Here's what they selected for 2015:
- Mobile stroke unit
Videoconferencing has made its way into ambulances, specifically for treating stroke victims on the go. Hospital stroke neurologists can interpret symptoms via a broadband video link and instruct an onboard paramedic, critical care nurse and CT technologist on treatment. This new technology should improve the speed of medical care, which is important as strokes quickly damage and kill brain cells.
- Dengue fever vaccine
The World Health Organization reports that about half of the world's population is now at risk for dengue fever, which up until now was preventable only by avoiding mosquito bites. The disease is a leading cause of death and illness in children in some countries. A new vaccine has been developed and tested, and is expected to be available in 2015.
- Painless blood testing
For those who hate large needles, a nearly painless way to sample blood will be a welcome relief. Plus, it will be cheaper and provide faster results than today's blood test. The new technology takes blood from your fingertip, and the Cleveland Clinic reports that over 100 tests can be performed on just one drop of blood.
- New way to lower cholesterol
New self-injectable drugs called PCSK9 inhibitors have shown to be very effective in lowering cholesterol. These drugs may prove to be helpful for people with high LDL cholesterol who don't have good results with statins.

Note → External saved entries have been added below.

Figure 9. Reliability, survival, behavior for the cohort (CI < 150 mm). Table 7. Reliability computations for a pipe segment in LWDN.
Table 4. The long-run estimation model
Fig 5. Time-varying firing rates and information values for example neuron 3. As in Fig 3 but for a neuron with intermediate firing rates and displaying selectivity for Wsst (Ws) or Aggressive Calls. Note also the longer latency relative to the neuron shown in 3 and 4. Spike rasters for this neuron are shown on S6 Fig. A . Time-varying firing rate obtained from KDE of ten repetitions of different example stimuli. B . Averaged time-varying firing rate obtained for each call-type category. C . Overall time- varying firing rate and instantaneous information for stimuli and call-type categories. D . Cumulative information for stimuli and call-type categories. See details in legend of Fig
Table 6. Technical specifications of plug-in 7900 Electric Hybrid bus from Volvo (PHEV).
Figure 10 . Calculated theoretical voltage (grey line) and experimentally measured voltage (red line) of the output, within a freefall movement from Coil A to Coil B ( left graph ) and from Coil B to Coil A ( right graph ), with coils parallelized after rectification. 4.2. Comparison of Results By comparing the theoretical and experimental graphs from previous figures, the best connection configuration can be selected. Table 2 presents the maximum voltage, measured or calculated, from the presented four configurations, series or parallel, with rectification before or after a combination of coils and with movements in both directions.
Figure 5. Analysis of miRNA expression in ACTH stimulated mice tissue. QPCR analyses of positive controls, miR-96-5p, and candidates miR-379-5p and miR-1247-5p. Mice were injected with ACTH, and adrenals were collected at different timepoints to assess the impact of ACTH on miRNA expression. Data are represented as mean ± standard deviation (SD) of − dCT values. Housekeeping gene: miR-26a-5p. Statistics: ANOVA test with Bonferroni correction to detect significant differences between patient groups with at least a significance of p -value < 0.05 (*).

The FDA is expected to approve the first PCSK9 in 2015.
- Cancer drug that doesn't harm healthy tissue
Although chemotherapy can save lives, it can be hard on the body and attack healthy cells as well as cancerous ones. A welcome breakthrough in the world of cancer treatment, antibody-drug conjugates can deliver targeted treatment without damaging healthy tissue.
- Immune booster for cancer patients
Immune checkpoint inhibitors have been shown to prevent cancer cells from "hiding" from the immune system, allowing the body to more effectively fight these abnormal cells. Combined with chemotherapy and radiation treatment, the drugs have shown significant, long-term cancer remissions for patients with metastatic melanoma, one of the most deadly forms of cancer.